Question

An electron beam can undergo diffraction by crystals. if \[63.573{\text{ V}}\] potential give a beam of electrons to be accelerated so that its Wavelength becomes equal to:

Answer 1

Hint:You can use the rearranged form of the De-broglie equation as \[u = \dfrac{h}{{m \times \lambda }}\]
You can also use the relationship between the potential energy and kinetic energy as \[e \times V = \dfrac{{m \times {u^2}}}{2}\]

Complete step-by-step solution:
Let the wavelength become equal to \[x{\text{ }}{{\text{A}}^o}\].
According to the De-Broglie hypothesis, the relationship between the wavelength \[\lambda \] of an electron and its momentum ‘p’ is given by the following expression.
\[\lambda = \dfrac{h}{P} = \dfrac{h}{{m \times u}}\]
Here, ‘h’ is Planck's constant, m is the mass of the electron and ‘u’ is its velocity.
Rearrange the above expression
\[u = \dfrac{h}{{m \times \lambda }}\]… …(1)

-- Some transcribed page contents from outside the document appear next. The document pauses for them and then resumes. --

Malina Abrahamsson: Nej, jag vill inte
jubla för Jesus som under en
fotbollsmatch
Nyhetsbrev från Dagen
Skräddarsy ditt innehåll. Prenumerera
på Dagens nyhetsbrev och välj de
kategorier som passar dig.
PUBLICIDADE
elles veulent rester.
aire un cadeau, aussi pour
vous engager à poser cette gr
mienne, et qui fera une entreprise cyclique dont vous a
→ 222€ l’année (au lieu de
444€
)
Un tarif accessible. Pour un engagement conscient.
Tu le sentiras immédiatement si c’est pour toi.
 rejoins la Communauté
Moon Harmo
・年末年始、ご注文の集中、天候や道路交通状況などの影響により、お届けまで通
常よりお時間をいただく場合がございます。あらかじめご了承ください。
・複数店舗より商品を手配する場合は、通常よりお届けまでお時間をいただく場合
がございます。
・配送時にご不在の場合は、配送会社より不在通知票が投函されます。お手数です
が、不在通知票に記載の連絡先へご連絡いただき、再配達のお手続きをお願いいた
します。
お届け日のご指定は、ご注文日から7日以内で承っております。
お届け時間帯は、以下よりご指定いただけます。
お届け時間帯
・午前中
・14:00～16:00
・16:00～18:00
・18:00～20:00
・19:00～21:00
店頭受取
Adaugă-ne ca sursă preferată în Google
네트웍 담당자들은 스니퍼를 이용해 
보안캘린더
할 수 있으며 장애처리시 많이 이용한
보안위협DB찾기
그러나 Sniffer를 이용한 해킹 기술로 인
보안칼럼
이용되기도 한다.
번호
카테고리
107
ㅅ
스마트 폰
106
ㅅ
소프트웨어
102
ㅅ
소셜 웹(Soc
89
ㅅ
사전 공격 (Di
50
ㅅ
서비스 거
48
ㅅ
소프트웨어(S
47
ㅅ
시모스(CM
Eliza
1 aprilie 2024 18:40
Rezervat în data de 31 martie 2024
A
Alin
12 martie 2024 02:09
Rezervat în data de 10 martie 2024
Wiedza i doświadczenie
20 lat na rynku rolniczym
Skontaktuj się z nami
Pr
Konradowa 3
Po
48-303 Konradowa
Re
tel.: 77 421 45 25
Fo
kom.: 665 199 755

When an electron beam is accelerated through a potential of V, then its potential energy is given by the expression \[P.E = e \times V\]
The kinetic energy of the electron is given by the expression \[K.E = \dfrac{{m \times {u^2}}}{2}\]
But, the magnitude of the potential energy is equal to the magnitude of kinetic energy. Hence,
\[e \times V = \dfrac{{m \times {u^2}}}{2}\]
 Rearrange the above equation
\[V = \dfrac{{m \times {u^2}}}{{2 \times e}}\]… …(2)
Substitute the value of the speed ‘u’ from equation (1) into equation (2)
\[
  V = \dfrac{{m \times {{\left( {\dfrac{h}{{m \times \lambda }}} \right)}^2}}}{{2 \times e}} \\
  V = \dfrac{{{h^2}}}{{2 \times e \times m \times {\lambda ^2}}} \\
 \]
Substitute values in the above expression
\[
  V = \dfrac{{{h^2}}}{{2 \times e \times m \times {\lambda ^2}}} \\
  63.573{\text{ V}} = \dfrac{{{{\left( {6.626 \times {{10}^{ - 34}}{\text{ Js}}} \right)}^2}}}{{2 \times 1.6 \times {{10}^{ - 19}} \times 9.1 \times {{10}^{ - 31}}{\text{ kg}} \times {{\left( {x \times {{10}^{ - 10}}{\text{m}}} \right)}^2}}} \\
  x = 1.54{\text{ }}{{\text{A}}^o} \\
 \]

Hence, the associated wavelength becomes equal to \[1.54{\text{ }}{{\text{A}}^o}\] .

Note:According to the De-Broglie hypothesis, the matter has dual nature. Matter can also show wave-like properties. The electron diffraction shows the wave-like behaviour of the electron.
 Do not substitute the value of mass of the electron in the unit of grams as it will lead to an error. Also use conversion factor for conversion of unit of wavelength from meters to angstroms.